These are not happy animals.  I cannot laugh at them, not even if they are humorously posed and captioned.  They look the way they do because some humans got together and thought, Wouldn’t it be great if dogs/cats looked more like human babies? and bred siblings to each other until the offspring looked sufficiently funny.  The fact that the animal can’t breathe, can’t see, and can’t eat is meaningless — look how cute it is!  It almost looks human!

I am not arguing that we should not breed, for example, Persian cats, because breed-standard Persian cats do not necessarily look like “Tard”.  (It should be noted, however, that there are good arguments against extreme type-breeding in purebred animals.)  I am arguing that, when man’s interference with nature produces its inevitable sports, we not give the poor things contracts to do television commercials and buy T-shirts celebrating them (and, indirectly, the process which produced them).  I don’t support irresponsible animal breeding — why should I support its byproducts?

An Animal Control Officer Rants…Twice

An Animal Control Officer Rants, Quits On Craigslist (via Buzzfeed)

This is almost certainly not real — in the sense that it is likely not written by a quitting animal control officer in Comox Valley, British Columbia, as an official grumbling rant, at least.  In fact, here it is in a prior (and not necessarily its original) form, as a “best of” Craigslist post from 2006.

Its sentiments certainly ring true, however, despite the dubious veracity of its origin, which is likely why it’s being passed on.  I’ve certainly had similar sentiments occasionally.

It is interesting that these sentiments most often crop up anonymously.  We forward this and repost it, agreeing with it implicitly — why are we not saying it ourselves?

How It’s Made (Well, Partially Anyway)

From the “tactful omission of information” department:

The other day I was on Netflix, eagerly absorbing episodes of a show called How It’s Made, which is like little pieces of mind-candy — bite-sized nuggets of How They Make cast iron cookware, ketchup, swiss army knives, contact lenses…fascinating stuff.

In amongst these mostly neutral items are individual episodes which mention how they make things like pet food, hot dogs, deli sausage, fur coats, smoked ham, black pudding, and bacon.  To watch this show, none of these things seem to involve living animals in production — fur coats, for example, begin with a stack of tanned beaver pelts which apparently grow on trees or simply appear out of some other dimension.  Hot dogs begin with “trimmings”, the origin of which is not discussed in detail.  Hams “come from the hind leg of a pig”, but how they get them off the pig is not mentioned.  In the “pet food” episode, no meat is mentioned, until the very end where they mention that “animal fat” is sprayed on the (up til then) apparently completely vegetarian, wheat- and corn-based food “to make it palatable”.

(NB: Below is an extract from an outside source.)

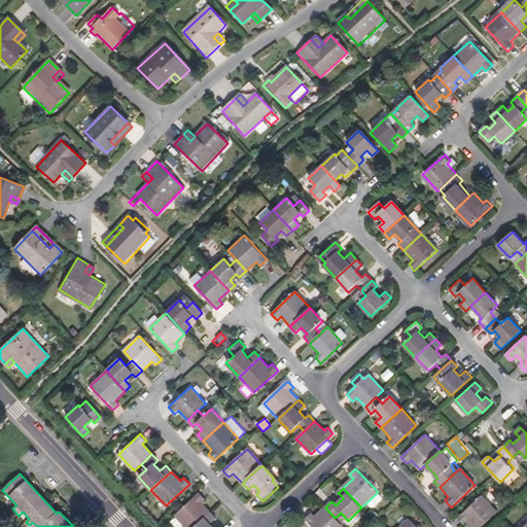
[(184,526),(195,526),(210,514),(201,503),(205,499),(199,493),(175,516),(184,526)]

I know the show isn’t about animal rights or animal welfare, and adding the bit about how they kill the pig/beaver/etc is extraneous to their message.  I just find it interesting (not bad, just interesting) how they gloss over the, er, “sticky” bits of information in their pursuit of a neutral-as-possible sound bite.

It’s Everywhere

Today I was using Microsoft Publisher 2010, part of the Office software suite, to make a flyer for my place of work.  I was looking through the standard, included templates, trying to find a template with tear-off strips for phone numbers at the bottom.  Among the three or four templates with that design I noticed one with a little dog icon and a suggested sample caption of “FREE Puppies or Kittens”.

The template can be found under “templates/flyers/all marketing” if you’re interested in seeing it yourself.  I can’t find a link to it on Microsoft’s site, but here’s an excerpt from a Publisher “how to” book, telling you how to use an extremely similar template (“Free Kittens!”) in Publisher 2007.

The dangers of “Free to Good Home” ads aside…this is just a scary little picture of how pervasive the idea of “animal as object” is in our society.  It’s so thoroughly ingrained that someone thinking I need to make a sample flyer with tear-off strips immediately came up with “giving away unwanted animals” as a subject for their sample flyer.